Natasha Trethewey: Yes I do. I see in my volumes a deepening of my main concerns. In Domestic Work, I began with the historical impulse and the impetus to recover from the margins the stories of those people who often get left out of public histories. In that volume, I explored the life of my maternal grandmother, placing the narratives that she told me, the stories of her life, within larger historical contexts: American history, the history of the American South, the history of Jim Crow and the Civil Rights Movement. Her own history is firmly set in those broader cultural moments. Transitioning from there to Bellocq’s Ophelia, we hear again a woman’s story that is infused with a particular time and space. The character Ophelia represents that kind of person who would have been ignored in official public histories, who may not have left records for us to know her individual narrative. I continue to be attentive to matters of historical memory and historical erasure, questions that are central to Native Guard. I can see now that this interest began in simply trying to relate a story about my grandmother’s life.

DCT: Your poems often have strong narrative lines, like a series of vignettes that accumulate value and momentum as we move through them all together. Why not fiction? What does poetry add to the ideas or responses to your work?

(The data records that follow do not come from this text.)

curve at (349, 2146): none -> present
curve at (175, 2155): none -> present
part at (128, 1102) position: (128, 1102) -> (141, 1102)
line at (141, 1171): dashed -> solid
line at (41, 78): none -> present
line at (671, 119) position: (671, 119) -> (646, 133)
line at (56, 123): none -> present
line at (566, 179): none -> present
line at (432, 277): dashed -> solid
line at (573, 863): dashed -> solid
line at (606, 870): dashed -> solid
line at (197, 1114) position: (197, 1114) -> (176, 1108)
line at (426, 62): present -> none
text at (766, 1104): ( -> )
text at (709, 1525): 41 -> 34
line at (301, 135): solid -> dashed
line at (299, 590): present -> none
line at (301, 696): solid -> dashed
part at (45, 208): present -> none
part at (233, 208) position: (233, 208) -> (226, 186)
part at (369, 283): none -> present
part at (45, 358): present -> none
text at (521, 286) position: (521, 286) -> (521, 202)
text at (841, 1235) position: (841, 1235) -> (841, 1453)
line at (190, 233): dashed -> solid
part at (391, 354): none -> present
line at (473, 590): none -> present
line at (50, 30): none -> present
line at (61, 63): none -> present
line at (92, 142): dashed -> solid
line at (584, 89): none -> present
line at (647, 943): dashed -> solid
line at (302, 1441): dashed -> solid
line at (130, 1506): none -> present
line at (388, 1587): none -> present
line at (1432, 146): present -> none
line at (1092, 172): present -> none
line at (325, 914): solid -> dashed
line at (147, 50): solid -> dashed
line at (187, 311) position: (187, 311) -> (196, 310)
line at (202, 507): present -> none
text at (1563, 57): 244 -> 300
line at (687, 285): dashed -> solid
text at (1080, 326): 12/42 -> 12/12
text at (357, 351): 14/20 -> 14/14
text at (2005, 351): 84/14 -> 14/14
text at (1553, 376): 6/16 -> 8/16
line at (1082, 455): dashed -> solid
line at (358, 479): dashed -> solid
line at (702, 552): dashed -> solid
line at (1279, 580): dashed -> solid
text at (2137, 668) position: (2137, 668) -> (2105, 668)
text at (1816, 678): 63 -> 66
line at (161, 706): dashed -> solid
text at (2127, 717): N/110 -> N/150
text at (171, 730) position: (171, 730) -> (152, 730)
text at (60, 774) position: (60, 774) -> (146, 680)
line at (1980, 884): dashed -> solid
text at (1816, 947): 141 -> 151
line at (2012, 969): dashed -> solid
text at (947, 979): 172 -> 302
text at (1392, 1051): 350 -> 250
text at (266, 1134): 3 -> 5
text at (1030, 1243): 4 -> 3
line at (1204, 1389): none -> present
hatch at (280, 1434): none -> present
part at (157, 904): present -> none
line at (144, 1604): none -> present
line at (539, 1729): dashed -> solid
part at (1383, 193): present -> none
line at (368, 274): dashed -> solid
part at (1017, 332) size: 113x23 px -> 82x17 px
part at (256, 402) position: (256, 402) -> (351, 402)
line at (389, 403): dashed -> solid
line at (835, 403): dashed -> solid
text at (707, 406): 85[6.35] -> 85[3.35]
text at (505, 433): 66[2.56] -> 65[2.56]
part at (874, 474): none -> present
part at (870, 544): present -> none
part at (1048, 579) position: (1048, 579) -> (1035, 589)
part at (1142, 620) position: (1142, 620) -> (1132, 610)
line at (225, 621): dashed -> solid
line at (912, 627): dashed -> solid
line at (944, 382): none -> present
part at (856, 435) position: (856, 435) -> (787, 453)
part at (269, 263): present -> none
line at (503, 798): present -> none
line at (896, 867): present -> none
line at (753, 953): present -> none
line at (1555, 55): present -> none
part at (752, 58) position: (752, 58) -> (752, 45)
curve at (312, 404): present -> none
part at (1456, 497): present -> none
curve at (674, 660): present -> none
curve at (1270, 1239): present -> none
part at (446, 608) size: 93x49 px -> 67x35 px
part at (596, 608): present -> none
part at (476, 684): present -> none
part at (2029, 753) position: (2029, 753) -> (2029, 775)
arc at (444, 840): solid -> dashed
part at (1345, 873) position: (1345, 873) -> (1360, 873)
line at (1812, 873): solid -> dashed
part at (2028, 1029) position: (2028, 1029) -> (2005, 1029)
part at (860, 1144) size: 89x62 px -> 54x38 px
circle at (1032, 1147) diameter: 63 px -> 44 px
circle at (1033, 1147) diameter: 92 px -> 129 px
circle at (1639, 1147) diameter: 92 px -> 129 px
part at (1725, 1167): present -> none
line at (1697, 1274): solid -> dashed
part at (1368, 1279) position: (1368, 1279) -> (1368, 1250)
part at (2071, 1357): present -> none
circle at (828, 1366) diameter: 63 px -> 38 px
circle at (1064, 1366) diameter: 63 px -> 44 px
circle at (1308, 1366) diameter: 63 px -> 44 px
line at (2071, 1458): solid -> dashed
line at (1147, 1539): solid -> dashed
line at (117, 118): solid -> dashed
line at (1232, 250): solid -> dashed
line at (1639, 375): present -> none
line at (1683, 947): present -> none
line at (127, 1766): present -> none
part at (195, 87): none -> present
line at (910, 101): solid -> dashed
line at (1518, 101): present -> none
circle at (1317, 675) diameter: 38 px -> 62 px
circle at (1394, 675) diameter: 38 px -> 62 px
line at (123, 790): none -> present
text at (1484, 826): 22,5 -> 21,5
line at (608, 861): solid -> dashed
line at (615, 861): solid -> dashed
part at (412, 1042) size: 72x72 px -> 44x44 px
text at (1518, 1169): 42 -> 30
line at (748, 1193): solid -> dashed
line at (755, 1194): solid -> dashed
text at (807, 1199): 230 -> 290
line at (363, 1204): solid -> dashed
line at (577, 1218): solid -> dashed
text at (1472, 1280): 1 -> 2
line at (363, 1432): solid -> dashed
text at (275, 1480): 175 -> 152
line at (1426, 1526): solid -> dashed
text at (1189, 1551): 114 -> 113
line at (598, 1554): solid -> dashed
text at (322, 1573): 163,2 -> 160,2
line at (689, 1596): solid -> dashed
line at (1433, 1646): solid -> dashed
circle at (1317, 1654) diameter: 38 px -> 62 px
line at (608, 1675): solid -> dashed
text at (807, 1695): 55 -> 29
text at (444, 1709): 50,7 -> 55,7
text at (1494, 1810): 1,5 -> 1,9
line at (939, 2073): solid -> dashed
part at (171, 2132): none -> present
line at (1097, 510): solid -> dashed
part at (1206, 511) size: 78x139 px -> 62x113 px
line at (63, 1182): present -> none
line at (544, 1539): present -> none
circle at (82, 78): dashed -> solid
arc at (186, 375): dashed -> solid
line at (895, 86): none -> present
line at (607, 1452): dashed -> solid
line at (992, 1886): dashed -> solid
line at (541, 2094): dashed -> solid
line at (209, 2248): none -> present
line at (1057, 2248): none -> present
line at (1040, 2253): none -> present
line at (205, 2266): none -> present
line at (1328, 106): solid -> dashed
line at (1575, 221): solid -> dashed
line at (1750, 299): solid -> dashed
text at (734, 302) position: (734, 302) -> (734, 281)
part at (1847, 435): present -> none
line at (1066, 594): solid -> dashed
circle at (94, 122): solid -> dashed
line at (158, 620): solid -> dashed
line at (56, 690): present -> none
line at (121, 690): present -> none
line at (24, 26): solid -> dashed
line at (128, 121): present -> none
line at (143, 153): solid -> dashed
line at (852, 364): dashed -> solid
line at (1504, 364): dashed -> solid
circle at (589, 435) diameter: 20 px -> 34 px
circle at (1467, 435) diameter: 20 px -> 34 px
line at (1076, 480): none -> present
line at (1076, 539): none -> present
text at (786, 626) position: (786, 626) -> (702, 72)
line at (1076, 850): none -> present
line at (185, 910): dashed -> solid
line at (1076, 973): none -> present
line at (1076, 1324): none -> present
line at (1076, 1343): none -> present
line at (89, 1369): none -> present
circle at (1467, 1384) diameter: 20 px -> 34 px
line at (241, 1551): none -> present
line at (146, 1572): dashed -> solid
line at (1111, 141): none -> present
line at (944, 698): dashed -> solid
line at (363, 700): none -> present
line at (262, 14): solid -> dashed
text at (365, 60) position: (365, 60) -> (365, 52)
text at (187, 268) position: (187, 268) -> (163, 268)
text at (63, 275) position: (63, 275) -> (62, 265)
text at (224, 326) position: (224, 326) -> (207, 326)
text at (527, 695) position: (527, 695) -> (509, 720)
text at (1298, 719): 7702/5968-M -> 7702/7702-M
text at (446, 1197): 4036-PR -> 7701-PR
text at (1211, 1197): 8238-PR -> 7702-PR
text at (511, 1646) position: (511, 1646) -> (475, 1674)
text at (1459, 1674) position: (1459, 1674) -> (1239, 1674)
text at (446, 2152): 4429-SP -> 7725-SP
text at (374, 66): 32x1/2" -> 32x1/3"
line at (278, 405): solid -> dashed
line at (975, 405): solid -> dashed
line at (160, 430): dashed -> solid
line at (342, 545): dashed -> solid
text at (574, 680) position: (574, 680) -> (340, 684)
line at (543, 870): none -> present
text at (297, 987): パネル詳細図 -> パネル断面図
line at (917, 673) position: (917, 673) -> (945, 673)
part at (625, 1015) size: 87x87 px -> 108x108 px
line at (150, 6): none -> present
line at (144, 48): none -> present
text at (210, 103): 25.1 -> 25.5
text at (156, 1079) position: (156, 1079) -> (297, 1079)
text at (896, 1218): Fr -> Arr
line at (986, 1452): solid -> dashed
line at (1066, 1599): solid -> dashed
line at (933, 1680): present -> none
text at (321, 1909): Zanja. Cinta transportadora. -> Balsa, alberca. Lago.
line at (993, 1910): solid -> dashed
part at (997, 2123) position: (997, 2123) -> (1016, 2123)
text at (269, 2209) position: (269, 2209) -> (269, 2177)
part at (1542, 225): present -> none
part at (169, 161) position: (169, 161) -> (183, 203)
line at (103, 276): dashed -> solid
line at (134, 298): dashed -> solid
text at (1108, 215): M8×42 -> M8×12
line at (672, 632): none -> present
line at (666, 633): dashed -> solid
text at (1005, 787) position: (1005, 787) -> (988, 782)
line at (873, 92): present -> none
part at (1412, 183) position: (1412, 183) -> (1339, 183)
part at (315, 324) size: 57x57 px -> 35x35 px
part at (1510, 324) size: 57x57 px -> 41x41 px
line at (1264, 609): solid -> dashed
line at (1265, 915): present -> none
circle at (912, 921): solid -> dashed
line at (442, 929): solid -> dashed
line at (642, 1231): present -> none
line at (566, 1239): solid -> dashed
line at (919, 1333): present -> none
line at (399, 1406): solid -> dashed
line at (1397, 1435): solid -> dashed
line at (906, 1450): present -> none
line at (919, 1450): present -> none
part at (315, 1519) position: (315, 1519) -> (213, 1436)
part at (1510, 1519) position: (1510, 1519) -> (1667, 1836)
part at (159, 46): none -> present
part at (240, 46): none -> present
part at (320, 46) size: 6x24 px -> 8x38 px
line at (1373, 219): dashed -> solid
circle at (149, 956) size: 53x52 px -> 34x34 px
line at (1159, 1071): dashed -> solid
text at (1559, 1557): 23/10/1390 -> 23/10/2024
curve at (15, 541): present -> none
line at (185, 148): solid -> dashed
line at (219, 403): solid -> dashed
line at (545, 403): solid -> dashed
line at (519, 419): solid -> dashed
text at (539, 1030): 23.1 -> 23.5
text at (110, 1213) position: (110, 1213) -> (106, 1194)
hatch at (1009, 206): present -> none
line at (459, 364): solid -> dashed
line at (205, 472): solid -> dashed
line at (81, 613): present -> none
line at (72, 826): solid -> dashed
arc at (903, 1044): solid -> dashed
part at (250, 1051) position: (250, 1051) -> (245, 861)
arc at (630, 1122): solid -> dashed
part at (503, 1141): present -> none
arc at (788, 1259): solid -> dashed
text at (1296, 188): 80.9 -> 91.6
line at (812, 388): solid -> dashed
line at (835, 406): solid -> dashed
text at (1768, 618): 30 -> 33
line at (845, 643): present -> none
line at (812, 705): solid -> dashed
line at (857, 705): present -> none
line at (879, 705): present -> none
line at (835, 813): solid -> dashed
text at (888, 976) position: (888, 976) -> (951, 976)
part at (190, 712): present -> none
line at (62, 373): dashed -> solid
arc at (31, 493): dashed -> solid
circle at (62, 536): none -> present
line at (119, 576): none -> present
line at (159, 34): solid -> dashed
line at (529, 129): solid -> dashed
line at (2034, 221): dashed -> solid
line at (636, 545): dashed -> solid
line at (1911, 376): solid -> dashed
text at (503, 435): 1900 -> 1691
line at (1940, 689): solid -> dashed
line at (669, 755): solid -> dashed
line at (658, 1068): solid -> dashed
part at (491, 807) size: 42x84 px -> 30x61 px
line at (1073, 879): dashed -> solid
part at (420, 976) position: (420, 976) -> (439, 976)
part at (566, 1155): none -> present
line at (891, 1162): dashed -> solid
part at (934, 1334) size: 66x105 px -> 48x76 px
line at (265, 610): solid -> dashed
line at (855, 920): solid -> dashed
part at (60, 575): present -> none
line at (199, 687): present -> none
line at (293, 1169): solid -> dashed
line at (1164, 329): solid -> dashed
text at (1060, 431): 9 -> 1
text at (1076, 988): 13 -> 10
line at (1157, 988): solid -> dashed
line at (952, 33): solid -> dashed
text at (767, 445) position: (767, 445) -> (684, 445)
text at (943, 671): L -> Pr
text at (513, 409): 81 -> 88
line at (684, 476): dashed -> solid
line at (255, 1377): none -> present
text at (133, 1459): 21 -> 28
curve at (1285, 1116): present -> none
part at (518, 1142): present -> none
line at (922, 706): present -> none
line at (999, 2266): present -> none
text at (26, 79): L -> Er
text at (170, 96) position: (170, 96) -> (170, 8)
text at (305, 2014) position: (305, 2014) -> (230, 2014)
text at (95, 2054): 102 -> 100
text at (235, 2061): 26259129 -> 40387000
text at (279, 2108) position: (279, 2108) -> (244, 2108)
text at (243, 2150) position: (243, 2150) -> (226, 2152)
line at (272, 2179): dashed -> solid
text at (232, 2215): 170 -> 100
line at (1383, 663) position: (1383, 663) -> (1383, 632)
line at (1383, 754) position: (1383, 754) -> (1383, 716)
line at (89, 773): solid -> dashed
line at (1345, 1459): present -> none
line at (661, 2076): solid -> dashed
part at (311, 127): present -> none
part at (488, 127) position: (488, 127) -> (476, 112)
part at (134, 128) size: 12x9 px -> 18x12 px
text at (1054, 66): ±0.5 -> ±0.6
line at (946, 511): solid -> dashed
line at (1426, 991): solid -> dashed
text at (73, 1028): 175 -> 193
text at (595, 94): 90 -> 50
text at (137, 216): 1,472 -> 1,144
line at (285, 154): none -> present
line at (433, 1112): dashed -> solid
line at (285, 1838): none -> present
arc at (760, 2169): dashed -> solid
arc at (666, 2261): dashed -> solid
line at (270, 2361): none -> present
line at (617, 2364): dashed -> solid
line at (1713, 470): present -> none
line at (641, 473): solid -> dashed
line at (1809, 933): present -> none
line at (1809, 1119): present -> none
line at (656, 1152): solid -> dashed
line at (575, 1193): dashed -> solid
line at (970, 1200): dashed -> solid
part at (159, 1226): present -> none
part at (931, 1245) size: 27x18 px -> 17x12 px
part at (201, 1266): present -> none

NT: What interests me most about poetry is the elegant envelope of form and the kind of density and compression that a poem demands. Because of those demands, I think I get to work more with silences than if I were writing prose. The silences are as big a part in my poems as what is being said. I believe my poems do a lot of work with what is implicit, rather than what is explicit. I just finished writing a work of creative nonfiction, Beyond Katrina, and I noticed that even in prose I have a strong tendency to circle back; repetition is a thing that I make use of constantly. It seems to me to be more natural in poetry and yet it also appears in my other writing.

DCT: Yes, your poems often contain overlapping levels of repetition, in terms of individual words, but also structural repetitions: the re-use of similar poetic forms as well as rhythmic and metrical reiterations. Do these layers of repetitions connect to your concern with memory and history?

NT: Absolutely. The types of forms I use in Native Guard have everything to do with the idea of historical memory and reinscription. I decided that it was necessary to invoke forms that had repetition or refrain in order to reinscribe those things that had been erased or forgotten. The necessity of repeating them, saying it not once, but twice, to make such things become memorable.